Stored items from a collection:
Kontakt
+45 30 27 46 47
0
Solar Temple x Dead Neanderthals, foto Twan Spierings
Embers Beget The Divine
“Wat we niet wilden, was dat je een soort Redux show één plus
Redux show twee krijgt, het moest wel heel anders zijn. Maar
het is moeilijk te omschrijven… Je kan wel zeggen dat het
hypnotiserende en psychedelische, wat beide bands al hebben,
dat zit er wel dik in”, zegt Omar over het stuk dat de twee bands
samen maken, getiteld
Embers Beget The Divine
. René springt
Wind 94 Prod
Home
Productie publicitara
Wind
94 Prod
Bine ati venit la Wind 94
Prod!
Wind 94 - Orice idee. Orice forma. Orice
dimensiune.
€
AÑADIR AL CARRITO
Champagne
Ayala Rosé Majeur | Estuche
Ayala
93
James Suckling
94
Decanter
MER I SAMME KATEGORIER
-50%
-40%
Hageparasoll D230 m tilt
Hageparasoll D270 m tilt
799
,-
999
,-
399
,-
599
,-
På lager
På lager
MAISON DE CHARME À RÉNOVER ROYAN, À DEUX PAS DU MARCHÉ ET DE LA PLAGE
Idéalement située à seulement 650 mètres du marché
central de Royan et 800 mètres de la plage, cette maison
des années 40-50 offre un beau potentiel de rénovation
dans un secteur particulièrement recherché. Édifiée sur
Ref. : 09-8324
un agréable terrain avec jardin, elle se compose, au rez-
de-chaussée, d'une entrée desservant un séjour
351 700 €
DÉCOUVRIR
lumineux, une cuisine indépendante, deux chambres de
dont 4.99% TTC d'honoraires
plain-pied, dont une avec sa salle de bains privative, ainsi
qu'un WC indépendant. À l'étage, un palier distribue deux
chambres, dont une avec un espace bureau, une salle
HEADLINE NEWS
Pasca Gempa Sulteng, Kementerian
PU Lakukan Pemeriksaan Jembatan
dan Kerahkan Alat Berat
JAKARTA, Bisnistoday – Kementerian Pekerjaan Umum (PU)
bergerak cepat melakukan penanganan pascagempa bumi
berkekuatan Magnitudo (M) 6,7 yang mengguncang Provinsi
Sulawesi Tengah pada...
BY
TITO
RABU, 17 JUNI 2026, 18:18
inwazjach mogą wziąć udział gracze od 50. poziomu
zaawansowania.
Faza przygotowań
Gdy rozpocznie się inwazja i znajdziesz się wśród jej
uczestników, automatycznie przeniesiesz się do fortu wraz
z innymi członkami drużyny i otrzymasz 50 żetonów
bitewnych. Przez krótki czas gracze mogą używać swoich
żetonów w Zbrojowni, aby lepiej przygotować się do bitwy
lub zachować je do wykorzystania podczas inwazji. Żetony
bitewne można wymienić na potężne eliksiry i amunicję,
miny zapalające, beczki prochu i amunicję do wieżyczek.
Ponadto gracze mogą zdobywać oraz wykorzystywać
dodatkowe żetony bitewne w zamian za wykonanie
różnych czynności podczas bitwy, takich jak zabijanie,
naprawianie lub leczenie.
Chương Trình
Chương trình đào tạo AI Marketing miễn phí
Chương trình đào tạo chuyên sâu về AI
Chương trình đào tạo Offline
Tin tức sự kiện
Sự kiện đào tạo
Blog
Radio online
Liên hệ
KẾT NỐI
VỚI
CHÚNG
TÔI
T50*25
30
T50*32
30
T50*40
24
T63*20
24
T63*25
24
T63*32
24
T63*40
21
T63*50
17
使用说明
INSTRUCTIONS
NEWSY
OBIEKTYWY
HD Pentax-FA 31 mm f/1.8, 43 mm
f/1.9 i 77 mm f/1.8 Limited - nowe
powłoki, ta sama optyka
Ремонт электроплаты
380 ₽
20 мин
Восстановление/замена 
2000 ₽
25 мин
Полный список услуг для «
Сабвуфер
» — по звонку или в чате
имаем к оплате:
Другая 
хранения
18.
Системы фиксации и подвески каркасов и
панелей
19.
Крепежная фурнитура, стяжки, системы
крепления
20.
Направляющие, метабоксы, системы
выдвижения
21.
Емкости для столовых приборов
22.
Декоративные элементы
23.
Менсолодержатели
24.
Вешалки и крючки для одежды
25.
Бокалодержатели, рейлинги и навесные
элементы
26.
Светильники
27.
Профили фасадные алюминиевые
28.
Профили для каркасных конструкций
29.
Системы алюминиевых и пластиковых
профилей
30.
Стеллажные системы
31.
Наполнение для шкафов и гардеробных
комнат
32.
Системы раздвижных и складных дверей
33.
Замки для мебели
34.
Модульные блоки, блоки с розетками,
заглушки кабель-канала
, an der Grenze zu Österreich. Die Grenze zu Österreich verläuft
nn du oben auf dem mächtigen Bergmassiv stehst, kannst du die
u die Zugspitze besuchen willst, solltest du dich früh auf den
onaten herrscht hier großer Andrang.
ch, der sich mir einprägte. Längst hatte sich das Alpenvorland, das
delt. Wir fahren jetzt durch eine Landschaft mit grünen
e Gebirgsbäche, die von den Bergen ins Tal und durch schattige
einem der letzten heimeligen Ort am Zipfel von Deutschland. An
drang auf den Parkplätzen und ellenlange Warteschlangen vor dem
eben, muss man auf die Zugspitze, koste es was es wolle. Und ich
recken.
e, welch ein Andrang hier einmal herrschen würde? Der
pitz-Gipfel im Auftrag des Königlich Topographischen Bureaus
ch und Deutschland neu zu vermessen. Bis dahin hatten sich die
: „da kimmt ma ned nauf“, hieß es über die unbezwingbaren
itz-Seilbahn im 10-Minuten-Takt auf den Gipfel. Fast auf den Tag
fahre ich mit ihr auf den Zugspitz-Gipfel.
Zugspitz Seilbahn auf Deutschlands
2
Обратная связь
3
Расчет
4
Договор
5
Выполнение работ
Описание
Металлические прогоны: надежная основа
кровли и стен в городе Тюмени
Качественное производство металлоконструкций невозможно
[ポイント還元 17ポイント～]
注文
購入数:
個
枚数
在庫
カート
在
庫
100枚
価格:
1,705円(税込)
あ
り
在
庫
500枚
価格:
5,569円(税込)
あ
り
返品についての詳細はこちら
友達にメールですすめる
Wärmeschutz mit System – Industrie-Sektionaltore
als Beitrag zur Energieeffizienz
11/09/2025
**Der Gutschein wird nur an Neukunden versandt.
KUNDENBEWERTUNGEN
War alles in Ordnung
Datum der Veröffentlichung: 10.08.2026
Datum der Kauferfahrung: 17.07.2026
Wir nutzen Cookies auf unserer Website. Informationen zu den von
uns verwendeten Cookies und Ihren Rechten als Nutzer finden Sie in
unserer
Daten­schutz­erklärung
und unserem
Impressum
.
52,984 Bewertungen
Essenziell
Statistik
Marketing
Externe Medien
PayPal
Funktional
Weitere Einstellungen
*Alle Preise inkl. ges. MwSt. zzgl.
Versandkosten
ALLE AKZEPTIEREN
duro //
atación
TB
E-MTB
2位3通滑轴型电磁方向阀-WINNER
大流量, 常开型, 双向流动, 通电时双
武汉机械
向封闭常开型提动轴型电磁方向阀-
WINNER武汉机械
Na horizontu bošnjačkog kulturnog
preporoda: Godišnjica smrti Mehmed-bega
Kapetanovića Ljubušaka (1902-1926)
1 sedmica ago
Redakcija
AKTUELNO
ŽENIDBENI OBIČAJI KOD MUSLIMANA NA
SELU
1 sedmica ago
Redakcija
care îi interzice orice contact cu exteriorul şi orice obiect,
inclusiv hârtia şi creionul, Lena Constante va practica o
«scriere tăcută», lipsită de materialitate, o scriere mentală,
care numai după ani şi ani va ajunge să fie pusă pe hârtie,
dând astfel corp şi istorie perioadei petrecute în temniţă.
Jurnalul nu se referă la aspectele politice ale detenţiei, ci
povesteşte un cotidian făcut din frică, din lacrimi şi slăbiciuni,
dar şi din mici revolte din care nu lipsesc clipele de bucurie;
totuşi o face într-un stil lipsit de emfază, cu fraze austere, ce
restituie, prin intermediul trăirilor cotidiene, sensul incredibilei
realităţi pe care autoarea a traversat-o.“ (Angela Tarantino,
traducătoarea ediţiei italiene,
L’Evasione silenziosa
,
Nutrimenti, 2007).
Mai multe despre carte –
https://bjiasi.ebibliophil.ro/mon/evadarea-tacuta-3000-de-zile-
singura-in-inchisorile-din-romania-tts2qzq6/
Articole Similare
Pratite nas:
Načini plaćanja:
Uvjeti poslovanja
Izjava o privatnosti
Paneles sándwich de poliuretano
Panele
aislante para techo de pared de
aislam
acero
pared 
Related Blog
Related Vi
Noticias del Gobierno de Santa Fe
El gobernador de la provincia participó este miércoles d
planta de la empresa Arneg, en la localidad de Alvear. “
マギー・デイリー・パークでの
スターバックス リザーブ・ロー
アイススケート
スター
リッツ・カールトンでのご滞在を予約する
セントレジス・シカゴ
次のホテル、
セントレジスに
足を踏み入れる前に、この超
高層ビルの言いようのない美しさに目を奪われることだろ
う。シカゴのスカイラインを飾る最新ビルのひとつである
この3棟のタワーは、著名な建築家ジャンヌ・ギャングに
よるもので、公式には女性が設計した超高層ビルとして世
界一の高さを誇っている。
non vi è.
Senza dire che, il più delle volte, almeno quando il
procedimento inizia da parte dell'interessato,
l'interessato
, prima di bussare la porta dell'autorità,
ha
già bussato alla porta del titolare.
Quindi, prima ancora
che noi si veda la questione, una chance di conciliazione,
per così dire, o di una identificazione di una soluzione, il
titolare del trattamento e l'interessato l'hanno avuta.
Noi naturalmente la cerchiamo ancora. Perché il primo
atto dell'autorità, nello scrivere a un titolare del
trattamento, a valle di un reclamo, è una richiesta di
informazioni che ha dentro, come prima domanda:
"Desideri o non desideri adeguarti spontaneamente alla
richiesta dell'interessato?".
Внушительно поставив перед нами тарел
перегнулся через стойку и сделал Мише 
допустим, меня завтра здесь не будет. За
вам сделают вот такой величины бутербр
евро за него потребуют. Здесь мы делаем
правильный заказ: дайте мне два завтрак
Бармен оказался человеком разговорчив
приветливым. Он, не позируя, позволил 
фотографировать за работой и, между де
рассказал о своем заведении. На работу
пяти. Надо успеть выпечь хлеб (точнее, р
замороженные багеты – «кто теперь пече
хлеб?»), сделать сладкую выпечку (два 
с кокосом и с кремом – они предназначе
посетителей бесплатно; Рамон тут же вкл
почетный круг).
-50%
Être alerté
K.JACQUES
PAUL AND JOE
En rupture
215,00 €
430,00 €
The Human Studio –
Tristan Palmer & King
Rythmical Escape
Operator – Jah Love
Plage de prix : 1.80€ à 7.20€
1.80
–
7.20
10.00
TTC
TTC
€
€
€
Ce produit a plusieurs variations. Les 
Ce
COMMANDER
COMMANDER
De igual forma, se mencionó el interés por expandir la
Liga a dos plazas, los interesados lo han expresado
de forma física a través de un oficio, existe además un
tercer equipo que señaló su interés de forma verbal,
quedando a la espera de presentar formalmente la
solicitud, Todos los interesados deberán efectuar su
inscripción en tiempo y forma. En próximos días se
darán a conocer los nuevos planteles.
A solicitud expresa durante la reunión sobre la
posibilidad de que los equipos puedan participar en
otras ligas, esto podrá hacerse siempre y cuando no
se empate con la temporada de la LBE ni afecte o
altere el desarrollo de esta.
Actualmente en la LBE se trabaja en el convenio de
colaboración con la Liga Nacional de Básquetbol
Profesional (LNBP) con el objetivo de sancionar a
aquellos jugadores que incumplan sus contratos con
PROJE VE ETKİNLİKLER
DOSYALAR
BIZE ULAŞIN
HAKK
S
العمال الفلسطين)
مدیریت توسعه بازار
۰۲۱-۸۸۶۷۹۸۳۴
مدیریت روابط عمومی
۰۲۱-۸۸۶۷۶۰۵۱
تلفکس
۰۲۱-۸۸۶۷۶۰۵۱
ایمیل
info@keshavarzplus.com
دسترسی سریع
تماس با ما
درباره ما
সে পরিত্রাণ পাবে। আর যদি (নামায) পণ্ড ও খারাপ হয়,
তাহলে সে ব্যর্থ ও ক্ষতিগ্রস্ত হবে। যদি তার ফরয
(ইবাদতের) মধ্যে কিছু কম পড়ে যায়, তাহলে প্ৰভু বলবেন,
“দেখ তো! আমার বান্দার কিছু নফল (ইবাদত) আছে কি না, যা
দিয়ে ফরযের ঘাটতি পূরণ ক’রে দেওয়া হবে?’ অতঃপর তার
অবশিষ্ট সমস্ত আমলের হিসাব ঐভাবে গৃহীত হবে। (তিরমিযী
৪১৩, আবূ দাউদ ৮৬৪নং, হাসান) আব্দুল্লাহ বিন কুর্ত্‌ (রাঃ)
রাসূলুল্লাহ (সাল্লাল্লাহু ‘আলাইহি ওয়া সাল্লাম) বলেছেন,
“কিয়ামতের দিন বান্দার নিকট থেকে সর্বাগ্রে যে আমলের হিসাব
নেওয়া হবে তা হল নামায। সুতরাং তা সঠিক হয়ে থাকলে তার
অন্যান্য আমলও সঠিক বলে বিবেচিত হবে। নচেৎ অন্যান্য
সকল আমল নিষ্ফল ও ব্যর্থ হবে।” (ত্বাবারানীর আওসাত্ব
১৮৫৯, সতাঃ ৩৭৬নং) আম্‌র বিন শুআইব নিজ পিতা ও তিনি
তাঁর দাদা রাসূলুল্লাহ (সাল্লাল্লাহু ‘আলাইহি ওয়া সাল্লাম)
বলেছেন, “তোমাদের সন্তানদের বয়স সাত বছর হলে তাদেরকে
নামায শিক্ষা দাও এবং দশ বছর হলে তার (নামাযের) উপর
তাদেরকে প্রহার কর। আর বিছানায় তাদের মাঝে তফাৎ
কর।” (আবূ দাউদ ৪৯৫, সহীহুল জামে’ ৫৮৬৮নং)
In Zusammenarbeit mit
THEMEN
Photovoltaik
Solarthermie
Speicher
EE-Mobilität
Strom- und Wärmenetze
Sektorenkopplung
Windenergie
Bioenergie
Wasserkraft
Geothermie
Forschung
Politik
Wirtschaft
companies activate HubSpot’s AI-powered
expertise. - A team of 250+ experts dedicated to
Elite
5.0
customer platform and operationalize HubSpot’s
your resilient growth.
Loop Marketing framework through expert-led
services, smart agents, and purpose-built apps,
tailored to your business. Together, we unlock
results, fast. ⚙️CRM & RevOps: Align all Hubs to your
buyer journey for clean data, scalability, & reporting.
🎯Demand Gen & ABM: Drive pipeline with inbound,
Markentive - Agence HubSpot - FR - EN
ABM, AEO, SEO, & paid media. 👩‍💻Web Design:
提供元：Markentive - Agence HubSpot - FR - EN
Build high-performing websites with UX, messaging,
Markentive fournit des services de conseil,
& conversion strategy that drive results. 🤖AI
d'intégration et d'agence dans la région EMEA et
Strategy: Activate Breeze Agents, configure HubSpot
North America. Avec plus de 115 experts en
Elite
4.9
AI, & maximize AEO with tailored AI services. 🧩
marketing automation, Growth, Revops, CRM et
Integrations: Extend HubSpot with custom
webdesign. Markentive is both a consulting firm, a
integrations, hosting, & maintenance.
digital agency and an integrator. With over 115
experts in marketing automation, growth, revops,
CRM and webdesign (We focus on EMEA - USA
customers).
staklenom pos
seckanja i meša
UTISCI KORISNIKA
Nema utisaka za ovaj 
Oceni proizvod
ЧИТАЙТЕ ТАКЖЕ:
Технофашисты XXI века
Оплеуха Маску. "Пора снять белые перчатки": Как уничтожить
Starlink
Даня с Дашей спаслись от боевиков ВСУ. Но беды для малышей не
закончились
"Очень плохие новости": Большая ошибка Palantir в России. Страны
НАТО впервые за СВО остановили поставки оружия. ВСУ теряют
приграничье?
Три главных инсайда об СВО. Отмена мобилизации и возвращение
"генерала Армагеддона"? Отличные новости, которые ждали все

▸ **What the exercise asks**:
From the start of the records up to and including the line with "MAISON DE CHARME", repeat the lines with "Hageparasoll" switched to "Terrasseparasoll" and everything else left as it is.

▸ **Output below**:
Kontakt
+45 30 27 46 47
0
Solar Temple x Dead Neanderthals, foto Twan Spierings
Embers Beget The Divine
“Wat we niet wilden, was dat je een soort Redux show één plus
Redux show twee krijgt, het moest wel heel anders zijn. Maar
het is moeilijk te omschrijven… Je kan wel zeggen dat het
hypnotiserende en psychedelische, wat beide bands al hebben,
dat zit er wel dik in”, zegt Omar over het stuk dat de twee bands
samen maken, getiteld
Embers Beget The Divine
. René springt
Wind 94 Prod
Home
Productie publicitara
Wind
94 Prod
Bine ati venit la Wind 94
Prod!
Wind 94 - Orice idee. Orice forma. Orice
dimensiune.
€
AÑADIR AL CARRITO
Champagne
Ayala Rosé Majeur | Estuche
Ayala
93
James Suckling
94
Decanter
MER I SAMME KATEGORIER
-50%
-40%
Terrasseparasoll D230 m tilt
Terrasseparasoll D270 m tilt
799
,-
999
,-
399
,-
599
,-
På lager
På lager
MAISON DE CHARME À RÉNOVER ROYAN, À DEUX PAS DU MARCHÉ ET DE LA PLAGE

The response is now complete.